[TEXT SECTION]
_ _ _

According to “Confronting the Stigma of Opioid Use Disorder – and Its Treatment”, “Journal of the American Medical Association,” Feb. 26, 2014, increasing numbers of overdoses from prescription opioids, and heroin deaths, have caused heartbreak in communities across the country. More than 30,000 such deaths occurred in the US in 2010. Given the severity of this national epidemic, it is time to confront the stigma associated with opioid use disorder and its treatment with medications. 

“By limiting care, this stigma is impeding progress in reducing the toll of overdose. The medications methadone and buprenorphine (“suboxone”) are a critical component of opioid addiction treatment. Major expansions of Medication Assisted Treatment with buprenorphine have been associated with declines in opioid overdose deaths of from 37 percent to 50 percent. Extended treatment that includes medications is a proven path to recovery and is associated with a lower risk of relapse. Such care is not only effective, but there is no other treatment approach supported by the same level of evidence. Nevertheless there is significant resistance to the treatment of opioid use disorder with medications. Some health insurers have imposed arbitrary limits on the duration of treatment of opioid use disorder with medications, and some clinicians have acted as though patients taking methadone or buprenorphine are still using illicit drugs, missing the critical distinction between addiction and the treatment of addiction. The stigma associated with opioid use disorder is unhealthy but it is not inevitable. The public can fight back against the rising threat of overdose by supporting broad access to effective treatment with medications. Affected neighbors, family members, friends and children need care — and they deserve the best care available. Their lives may depend on it.”

Here and now — instead of sorrow after it is too late, after people have been denied care, have taken their lives in desperation, or their untreated illness has harmed their toddlers; or a woman’s baby has died in utero or been born damaged — health care decision-makers still have time to educate themselves with lightning speed and discover within themselves what is required of them.

_ _ _

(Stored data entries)
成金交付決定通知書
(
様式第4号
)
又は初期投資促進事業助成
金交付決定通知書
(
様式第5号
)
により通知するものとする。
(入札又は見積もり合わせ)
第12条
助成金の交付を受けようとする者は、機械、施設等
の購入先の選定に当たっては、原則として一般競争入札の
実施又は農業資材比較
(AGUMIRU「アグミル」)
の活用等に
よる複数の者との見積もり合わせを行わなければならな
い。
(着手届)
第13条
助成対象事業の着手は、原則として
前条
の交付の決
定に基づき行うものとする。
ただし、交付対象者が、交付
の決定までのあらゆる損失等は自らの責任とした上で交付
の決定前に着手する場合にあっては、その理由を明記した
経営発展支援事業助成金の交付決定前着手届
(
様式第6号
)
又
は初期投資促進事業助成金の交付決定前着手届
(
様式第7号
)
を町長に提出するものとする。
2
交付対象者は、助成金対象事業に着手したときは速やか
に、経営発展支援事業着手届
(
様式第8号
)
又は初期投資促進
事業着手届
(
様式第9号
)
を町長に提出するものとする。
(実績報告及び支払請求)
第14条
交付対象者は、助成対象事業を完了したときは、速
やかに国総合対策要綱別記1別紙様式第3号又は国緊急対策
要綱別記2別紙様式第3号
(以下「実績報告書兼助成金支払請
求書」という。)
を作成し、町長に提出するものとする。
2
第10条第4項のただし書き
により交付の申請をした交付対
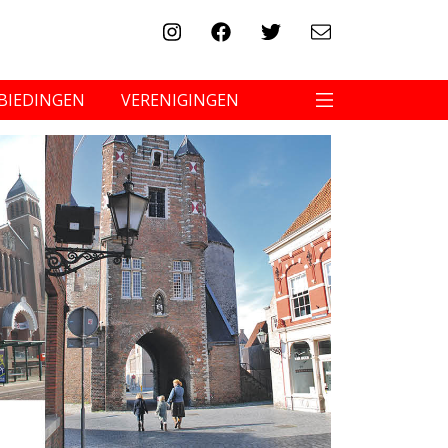
BIEDINGEN
VERENIGINGEN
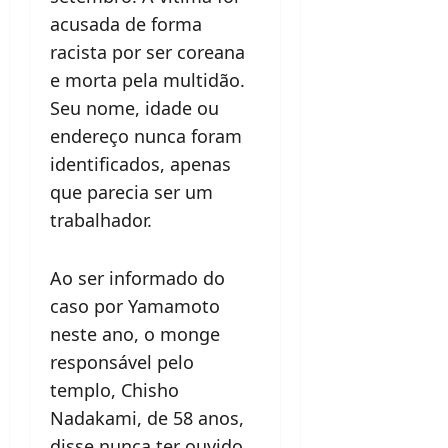
acusada de forma
racista por ser coreana
e morta pela multidão.
Seu nome, idade ou
endereço nunca foram
identificados, apenas
que parecia ser um
trabalhador.
Ao ser informado do
caso por Yamamoto
neste ano, o monge
responsável pelo
templo, Chisho
Nadakami, de 58 anos,
disse nunca ter ouvido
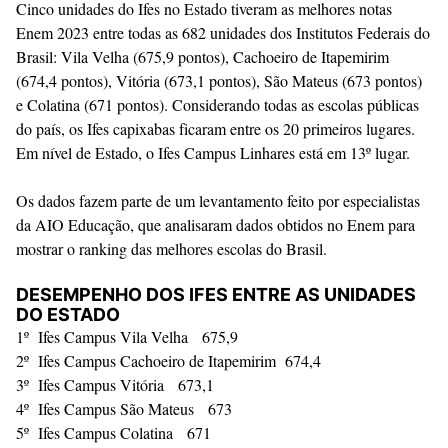
Cinco unidades do Ifes no Estado tiveram as melhores notas
Enem 2023 entre todas as 682 unidades dos Institutos Federais do
Brasil: Vila Velha (675,9 pontos), Cachoeiro de Itapemirim
(674,4 pontos), Vitória (673,1 pontos), São Mateus (673 pontos)
e Colatina (671 pontos). Considerando todas as escolas públicas
do país, os Ifes capixabas ficaram entre os 20 primeiros lugares.
Em nível de Estado, o Ifes Campus Linhares está em 13º lugar.
Os dados fazem parte de um levantamento feito por especialistas
da AIO Educação, que analisaram dados obtidos no Enem para
mostrar o ranking das melhores escolas do Brasil.
DESEMPENHO DOS IFES ENTRE AS UNIDADES
DO ESTADO
1º Ifes Campus Vila Velha 675,9
2º Ifes Campus Cachoeiro de Itapemirim 674,4
3º Ifes Campus Vitória 673,1
4º Ifes Campus São Mateus 673
5º Ifes Campus Colatina 671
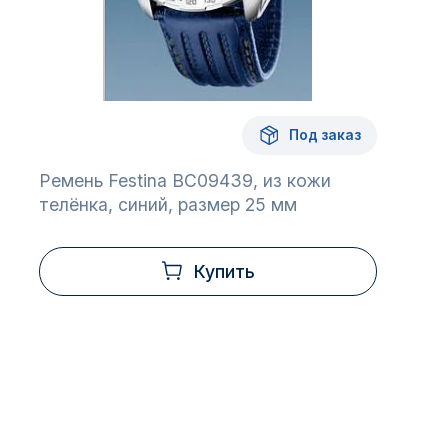
Под заказ
Ремень Festina BC09439, из кожи
телёнка, синий, размер 25 мм
Купить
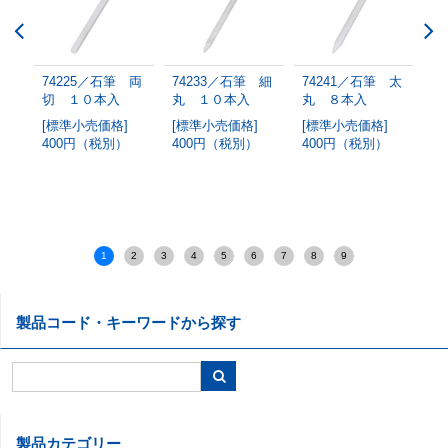
 二
74225／石筆 両
74233／石筆 細
74241／石筆 太
7
入
切 １０本入
丸 １０本入
丸 ８本入
平
[標準小売価格]
[標準小売価格]
[標準小売価格]
[
別）
400円（税別）
400円（税別）
400円（税別）
4
1
2
3
4
5
6
7
8
9
製品コード・キーワードから探す
製品カテゴリー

_ _ _

[TASKS FOR THIS EXERCISE]
1. Summarize the passage on opioid treatment stigma in two sentences.
2. According to the passage on opioid treatment stigma, why does the stigma hold back efforts to reduce overdose deaths?

[EXERCISE SOLUTIONS]
1. Citing a 2014 article in the Journal of the American Medical Association, the passage says that rising deaths from prescription opioid overdoses and heroin, more than 30,000 in the US in 2010, make it time to confront the stigma around opioid use disorder and its treatment with medications. It argues that this stigma limits care even though methadone and buprenorphine have stronger evidence behind them than any other approach, and it urges public support for broad access to such treatment while health care decision-makers still have time to learn what is required of them.

2. The stigma limits care. Some health insurers put arbitrary limits on how long patients can be treated with medications, and some clinicians act as though patients on methadone or buprenorphine are still using illicit drugs. This matters because major expansions of buprenorphine treatment have been associated with declines of 37 to 50 percent in opioid overdose deaths.